Since customers dex access can not be affected by either scenario, we are unable to change settings like the OIDC issuer flags on the kubernetes API server or the oauth provider flags for grafana. (both allow only one issuer) This is not an issue in scenario B since we can use the jwt token directly and bypass dex completely. However, it is an issue in scenario A for the reasons described in Purus comment. The limitation on issuers is the reason we were using dex in the first place. We may have a bit more freedom with 1.29 structured auth config options but we have not tested this yet. As of right now, running dex inside teleport to make it available to us does not seem possible if we don't also want to make dex unavailable to customers. We already have a limitation on reproducing dex issues due to identity provider configuration on the customers side. Bypassing dex and removing the VPN will grow this limitation since dex will become unavailable to us. However, since we already need to debug in tandem with customers it may not be a huge change.
Feedback #1
- How does local setup works with Teleport?
Feedback #2
- Is there a way to get a token not from a header? Separate api endpoint maybe? the problem with the header is that we cannot access it from client side (from JS). We would need to have a server to transfer it to the client, but we don't have a server for happa.
Challenge #1
: Loki DS uses oAuth token forwardTeleport-Jwt-Assertion
header from Loki DS. Atlas is looking into it.Challenge #1
- Happa can't accept Teleport Jwt tokenPotential solution: Re-configure nginx with an endpoint /jwt
and then utilize Lua module to read the Teleport-Jwt-Assertion
header and return as response.
load_module modules/ndk_http_module.so;
load_module modules/ngx_http_lua_module.so;
location /jwt {
add_header Content-type text/plain;
content_by_lua_block {
ngx.say(ngx.req.get_headers()['Teleport-Jwt-Assertion'])
}
}
Challenge #2
- Athena /graphql
endpoint/graphql
endpoint through happa ingress and configure happa to use happa/graphql
to reach athena.Slides: https://docs.google.com/presentation/d/1OLtCijqp6VM1Xu2p0sxvyr1d2NJD6wHK0ypQ1mzRRCA/edit?usp=sharing
Action Items:
opsctl open
, where for CAPI it should go through teleport powered happa endpoint (e.g: happa-golem.teleport.giantswarm.io), and for others, dex powered happa.Attendees: Puru, Spyros, Antonia, Pawel, Dmitry
Action Items:
@gawertm It seems we can leverage the SOCKS5 proxy feature of Teleport SSH to access internal web apps. I have documented the setup process in intranet. I posted the demo in our channel.
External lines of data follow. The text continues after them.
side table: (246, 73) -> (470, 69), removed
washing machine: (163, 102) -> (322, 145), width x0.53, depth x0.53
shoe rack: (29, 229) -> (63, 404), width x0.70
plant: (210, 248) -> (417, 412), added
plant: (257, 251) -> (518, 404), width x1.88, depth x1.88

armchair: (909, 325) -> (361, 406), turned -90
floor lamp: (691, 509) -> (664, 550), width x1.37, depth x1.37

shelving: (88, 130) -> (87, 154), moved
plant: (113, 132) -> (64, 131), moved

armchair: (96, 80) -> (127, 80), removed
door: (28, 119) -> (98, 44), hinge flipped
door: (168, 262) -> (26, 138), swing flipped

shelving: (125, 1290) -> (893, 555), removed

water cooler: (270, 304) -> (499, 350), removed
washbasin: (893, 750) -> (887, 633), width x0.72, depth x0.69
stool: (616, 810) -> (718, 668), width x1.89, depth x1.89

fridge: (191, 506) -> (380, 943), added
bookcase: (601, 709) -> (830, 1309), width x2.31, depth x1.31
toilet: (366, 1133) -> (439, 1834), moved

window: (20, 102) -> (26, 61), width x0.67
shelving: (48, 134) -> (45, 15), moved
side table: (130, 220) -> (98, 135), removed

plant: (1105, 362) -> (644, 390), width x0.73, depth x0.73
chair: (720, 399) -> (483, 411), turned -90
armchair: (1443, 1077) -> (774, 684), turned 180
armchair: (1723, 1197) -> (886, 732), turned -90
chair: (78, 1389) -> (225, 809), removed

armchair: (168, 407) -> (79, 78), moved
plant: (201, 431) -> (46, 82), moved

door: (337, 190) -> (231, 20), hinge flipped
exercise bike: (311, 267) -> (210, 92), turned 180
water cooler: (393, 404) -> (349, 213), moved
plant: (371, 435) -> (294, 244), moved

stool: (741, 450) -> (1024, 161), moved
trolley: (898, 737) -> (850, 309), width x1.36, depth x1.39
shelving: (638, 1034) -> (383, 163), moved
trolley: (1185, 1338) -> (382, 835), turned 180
@tuladhar thanks, I just saw that. Can you draw some network diagram how the traffic flows with the socks5 proxy? I want to fully understand :) and also about this:
Only use proxy for accessing internal web apps, because potentially, we can use it to browse other external websites.
@gawertm Here's the network diagram. Let me know if this doesn't make sense :)
Only use proxy for accessing internal web apps, because potentially, we can use it to browse other external websites.
Yes, think of SOCKS5 proxy as VPN through SSH connection. So, any network access the node where SOCKS5 is established on, we can access them too, which means access to the internet if node has access to it along with internal network access.
ok understood, thanks! lets discuss it in the refinement today :)
we came to the conclusion, that this solution is not user friendly enough and too much config is needed upfront. While it is a good emergency access solution, we will still keep the VPN for App access in private installation. to be confirmed with @alex-dabija. Also we will revisit with kubernetes 1.29 and structured auth config
We agreed in SIG Architecture to keep the the VPN for now.